Okay, I lifted those first three paragraphs from my post on the Kingston anniversary last year, changing the “two years” to three. The sad truth is, not all that much has changed on the coal ash front in the last year.
Perhaps the biggest headlines on the issue came in October, when 267 members of the U.S. House voted for a bill that would stop the needed strong regulation. The Senate companion bill has at least three Democratic supporters, but the White House has stated its opposition, though not including the standard veto threat language.
The House bill’s advocates touted their vote as a victory against an Administration that was regulating out of control. But the reality is these Representatives were late to their game: EPA’s “strong” regulation had already been stymied by President Obama’s own OMB (see my post last year for a rundown on the history). Without overly belittling the significance of the House vote, let’s not forget our history here.

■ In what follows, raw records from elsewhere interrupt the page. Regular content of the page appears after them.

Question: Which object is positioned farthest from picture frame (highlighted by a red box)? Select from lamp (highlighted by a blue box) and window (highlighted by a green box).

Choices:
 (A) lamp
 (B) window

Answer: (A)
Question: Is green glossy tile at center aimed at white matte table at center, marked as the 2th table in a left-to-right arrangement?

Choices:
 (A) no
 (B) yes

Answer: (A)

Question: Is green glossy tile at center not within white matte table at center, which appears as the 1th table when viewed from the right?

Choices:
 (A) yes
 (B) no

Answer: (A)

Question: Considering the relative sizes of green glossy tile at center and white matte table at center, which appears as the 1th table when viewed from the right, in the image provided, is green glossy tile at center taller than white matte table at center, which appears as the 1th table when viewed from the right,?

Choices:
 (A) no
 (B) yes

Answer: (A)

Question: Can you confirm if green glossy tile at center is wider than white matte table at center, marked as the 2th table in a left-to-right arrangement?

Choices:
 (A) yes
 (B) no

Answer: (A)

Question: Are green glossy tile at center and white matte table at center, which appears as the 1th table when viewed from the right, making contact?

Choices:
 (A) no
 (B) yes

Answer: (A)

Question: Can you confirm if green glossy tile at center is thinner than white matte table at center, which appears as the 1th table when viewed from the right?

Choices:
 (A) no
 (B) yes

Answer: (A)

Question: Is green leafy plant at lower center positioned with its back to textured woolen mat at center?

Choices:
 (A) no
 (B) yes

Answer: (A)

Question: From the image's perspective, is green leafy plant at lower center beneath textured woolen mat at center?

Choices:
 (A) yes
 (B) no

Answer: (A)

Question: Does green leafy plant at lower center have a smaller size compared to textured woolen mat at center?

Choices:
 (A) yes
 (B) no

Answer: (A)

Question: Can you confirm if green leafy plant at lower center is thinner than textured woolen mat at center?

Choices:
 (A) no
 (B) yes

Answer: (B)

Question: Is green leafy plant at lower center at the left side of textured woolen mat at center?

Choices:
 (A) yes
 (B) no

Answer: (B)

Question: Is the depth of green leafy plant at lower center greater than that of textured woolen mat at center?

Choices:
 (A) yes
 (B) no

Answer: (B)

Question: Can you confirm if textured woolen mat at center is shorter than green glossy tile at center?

Certainly a permanent prohibition on strong coal ash regulation would not be good. The bigger picture, though, is that it’s unclear if or when such a regulation is going to happen. Not until after the 2012 election, the Administration has effectively said. And by publicly embracing the flawed notion that strong coal ash regulation might have hundreds of billions of dollars of negative effects on the reuse industry through the “stigma effect,” the Administration made its future job harder if it gets another four years and wants to one day get this one right.
The public may or may not yet win this one, but victory is not likely near.